Rewrite the source text of every item below with each "blue" changed to "green" and nothing else altered. Omit the pictures from your answer.
===== Provided entries =====
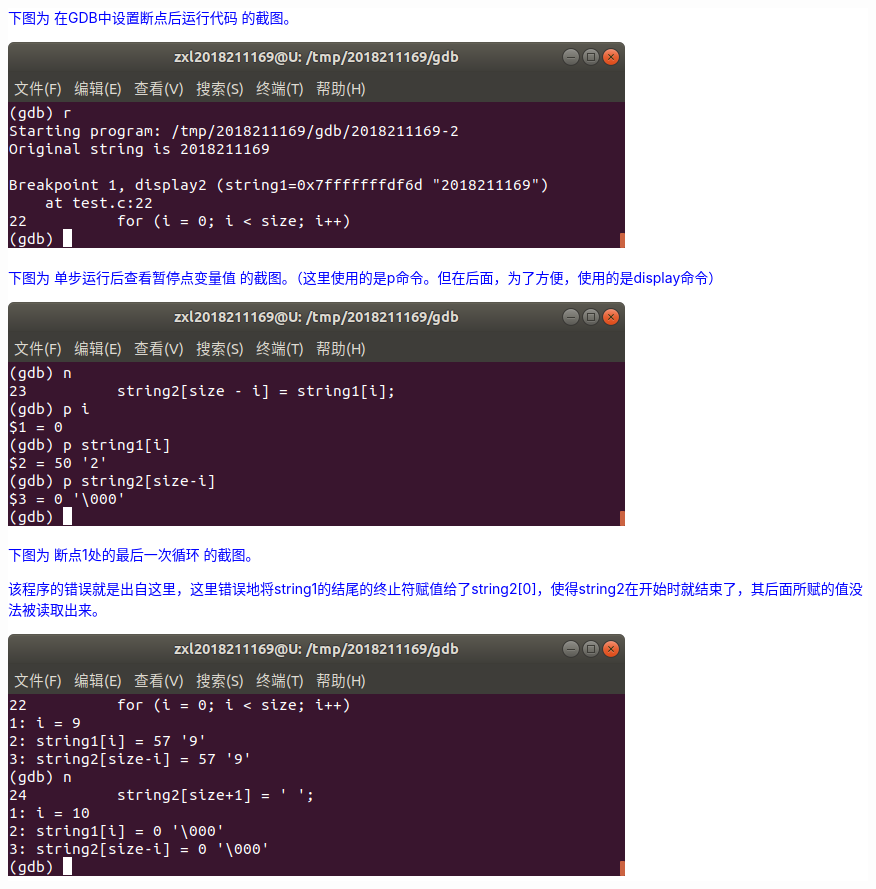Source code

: <font color = blue>
下图为 在GDB中设置断点后运行代码 的截图。
</font>

![r](./pic2/2020-12-08%2015-10-33屏幕截图.png)

<font color = blue>
下图为 单步运行后查看暂停点变量值 的截图。（这里使用的是p命令。但在后面，为了方便，使用的是display命令）
</font>

![n](./pic2/2020-12-08%2015-11-20屏幕截图.png)

<font color = blue>
下图为 断点1处的最后一次循环 的截图。

该程序的错误就是出自这里，这里错误地将string1的结尾的终止符赋值给了string2[0]，使得string2在开始时就结束了，其后面所赋的值没法被读取出来。
</font>

![string2[0]](./pic2/2020-12-08%2015-27-04屏幕截图.png)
=====
▶ Exercise response
Source code

: <font color = green>
下图为 在GDB中设置断点后运行代码 的截图。
</font>

![r](./pic2/2020-12-08%2015-10-33屏幕截图.png)

<font color = green>
下图为 单步运行后查看暂停点变量值 的截图。（这里使用的是p命令。但在后面，为了方便，使用的是display命令）
</font>

![n](./pic2/2020-12-08%2015-11-20屏幕截图.png)

<font color = green>
下图为 断点1处的最后一次循环 的截图。

该程序的错误就是出自这里，这里错误地将string1的结尾的终止符赋值给了string2[0]，使得string2在开始时就结束了，其后面所赋的值没法被读取出来。
</font>

![string2[0]](./pic2/2020-12-08%2015-27-04屏幕截图.png)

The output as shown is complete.